Microscopic insight into the ion aggregation characteristics in aqueous MgCl2 and MgCl2–LiCl solutions: Implications for Mg2+/Li+ separation

The ion aggregation trend for nucleation in MgCl2 and MgCl2–LiCl solutions has been investigated by density functional theory (DFT) and molecular dynamics (MD) simulations. The DFT results show that the solvent-separated Mg2+–Cl− conformers of the mixed LiCl·MgCl2·7H2O clusters are more stable than their contact-associated Mg2+–Cl− isomers in the dilute MgCl2–LiCl aqueous solution. The contact-associated Mg2+−Cl− structures become dominant in the concentrated MgCl2 and MgCl2–LiCl solutions, while the Cl− ions can be more frequently found in the second shell than in the first shell of the Mg2+ ions. The aggregation characteristics indicate that the solvent-separated Mg2+–Cl− association is more likely correlated to the aggregation process for nucleation in MgCl2 and MgCl2–LiCl solutions, whereas the contact-associated Mg2+–Cl− structures may be correlated to the supersaturation of the MgCl2 aqueous solution or MgCl2–LiCl brines.
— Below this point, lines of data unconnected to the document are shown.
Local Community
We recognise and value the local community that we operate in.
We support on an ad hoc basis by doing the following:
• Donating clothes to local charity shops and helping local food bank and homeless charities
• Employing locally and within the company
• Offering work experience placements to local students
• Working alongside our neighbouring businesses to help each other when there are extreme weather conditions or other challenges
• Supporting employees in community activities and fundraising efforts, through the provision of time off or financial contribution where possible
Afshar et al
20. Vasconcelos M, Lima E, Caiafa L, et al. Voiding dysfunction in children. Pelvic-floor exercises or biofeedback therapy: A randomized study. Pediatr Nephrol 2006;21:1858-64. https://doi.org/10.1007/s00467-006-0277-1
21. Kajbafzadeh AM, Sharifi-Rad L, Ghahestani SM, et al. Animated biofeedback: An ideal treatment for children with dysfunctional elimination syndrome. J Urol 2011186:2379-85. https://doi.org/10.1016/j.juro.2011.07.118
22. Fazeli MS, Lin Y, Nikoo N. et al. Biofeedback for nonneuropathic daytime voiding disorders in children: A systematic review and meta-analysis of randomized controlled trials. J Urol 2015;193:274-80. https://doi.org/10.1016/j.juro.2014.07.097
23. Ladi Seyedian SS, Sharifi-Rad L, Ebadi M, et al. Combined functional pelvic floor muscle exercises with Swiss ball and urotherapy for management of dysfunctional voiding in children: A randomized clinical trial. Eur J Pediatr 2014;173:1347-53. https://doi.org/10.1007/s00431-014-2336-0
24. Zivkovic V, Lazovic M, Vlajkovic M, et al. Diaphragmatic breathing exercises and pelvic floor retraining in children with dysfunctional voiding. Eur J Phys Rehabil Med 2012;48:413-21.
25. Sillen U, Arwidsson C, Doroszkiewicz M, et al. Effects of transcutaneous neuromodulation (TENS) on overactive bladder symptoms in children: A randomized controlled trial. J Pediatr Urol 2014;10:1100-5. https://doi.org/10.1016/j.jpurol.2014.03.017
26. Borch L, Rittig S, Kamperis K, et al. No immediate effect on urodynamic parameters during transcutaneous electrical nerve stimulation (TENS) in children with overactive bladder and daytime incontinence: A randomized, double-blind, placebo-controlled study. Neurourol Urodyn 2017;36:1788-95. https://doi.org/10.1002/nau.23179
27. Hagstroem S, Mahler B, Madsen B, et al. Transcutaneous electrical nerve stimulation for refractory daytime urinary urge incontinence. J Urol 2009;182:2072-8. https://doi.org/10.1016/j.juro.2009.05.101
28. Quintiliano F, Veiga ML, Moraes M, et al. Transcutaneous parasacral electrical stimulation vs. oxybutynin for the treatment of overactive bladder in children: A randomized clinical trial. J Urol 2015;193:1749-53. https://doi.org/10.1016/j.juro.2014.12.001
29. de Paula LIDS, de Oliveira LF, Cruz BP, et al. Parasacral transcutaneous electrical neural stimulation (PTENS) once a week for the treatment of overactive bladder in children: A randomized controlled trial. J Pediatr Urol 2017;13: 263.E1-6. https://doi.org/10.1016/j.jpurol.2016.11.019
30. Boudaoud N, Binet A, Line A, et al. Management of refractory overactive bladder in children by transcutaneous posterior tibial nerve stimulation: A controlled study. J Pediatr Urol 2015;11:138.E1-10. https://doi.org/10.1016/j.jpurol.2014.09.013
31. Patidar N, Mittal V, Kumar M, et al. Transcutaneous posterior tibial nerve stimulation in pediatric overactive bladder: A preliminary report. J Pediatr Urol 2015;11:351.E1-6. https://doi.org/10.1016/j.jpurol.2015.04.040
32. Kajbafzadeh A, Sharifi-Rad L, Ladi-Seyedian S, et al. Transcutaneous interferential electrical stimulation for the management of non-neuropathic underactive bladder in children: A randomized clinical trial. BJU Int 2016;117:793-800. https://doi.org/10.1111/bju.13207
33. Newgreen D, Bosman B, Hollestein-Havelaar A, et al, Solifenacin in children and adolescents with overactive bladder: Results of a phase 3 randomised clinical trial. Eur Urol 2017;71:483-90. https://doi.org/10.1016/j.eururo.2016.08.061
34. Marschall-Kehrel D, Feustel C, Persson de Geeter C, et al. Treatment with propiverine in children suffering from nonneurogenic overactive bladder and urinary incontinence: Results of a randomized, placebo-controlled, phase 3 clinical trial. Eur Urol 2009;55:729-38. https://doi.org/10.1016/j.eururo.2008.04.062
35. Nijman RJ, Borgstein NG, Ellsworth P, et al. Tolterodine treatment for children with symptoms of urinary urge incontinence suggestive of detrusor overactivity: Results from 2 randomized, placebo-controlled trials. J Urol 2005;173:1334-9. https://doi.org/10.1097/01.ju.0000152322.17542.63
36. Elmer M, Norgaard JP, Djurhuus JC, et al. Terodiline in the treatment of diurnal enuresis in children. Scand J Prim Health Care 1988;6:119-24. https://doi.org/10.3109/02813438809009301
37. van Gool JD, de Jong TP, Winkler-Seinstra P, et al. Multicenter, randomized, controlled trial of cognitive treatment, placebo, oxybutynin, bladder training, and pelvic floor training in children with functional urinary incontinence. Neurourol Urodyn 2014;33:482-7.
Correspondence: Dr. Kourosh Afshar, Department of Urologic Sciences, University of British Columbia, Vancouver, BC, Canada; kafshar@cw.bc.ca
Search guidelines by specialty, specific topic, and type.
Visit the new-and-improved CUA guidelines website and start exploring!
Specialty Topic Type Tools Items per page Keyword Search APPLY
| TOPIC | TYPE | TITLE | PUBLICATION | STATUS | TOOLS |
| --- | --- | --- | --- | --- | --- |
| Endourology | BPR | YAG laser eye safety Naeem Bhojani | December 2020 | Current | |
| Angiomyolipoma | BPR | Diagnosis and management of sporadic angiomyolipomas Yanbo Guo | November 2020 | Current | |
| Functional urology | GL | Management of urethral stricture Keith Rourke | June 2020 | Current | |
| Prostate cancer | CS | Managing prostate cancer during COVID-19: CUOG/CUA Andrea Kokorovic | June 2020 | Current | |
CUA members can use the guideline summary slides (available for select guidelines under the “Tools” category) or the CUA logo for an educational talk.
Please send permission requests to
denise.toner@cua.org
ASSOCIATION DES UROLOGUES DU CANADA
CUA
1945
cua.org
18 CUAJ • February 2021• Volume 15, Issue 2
The evolution of the clusters shows that the solvent-separated Mg2+–Cl− mixed clusters can markedly enlarge, while this is not the case for contact associated Mg2+–Cl− mixed clusters during the simulation. The MD simulations reveal that the trends of solvent-separated Mg2+–Cl− association and contact Li+–Cl− association around Mg2+ ions become synchronized in MgCl2–LiCl brines with a low Mg/Li ratio, in which LiCl·MgCl2·7H2O double salt can be formed.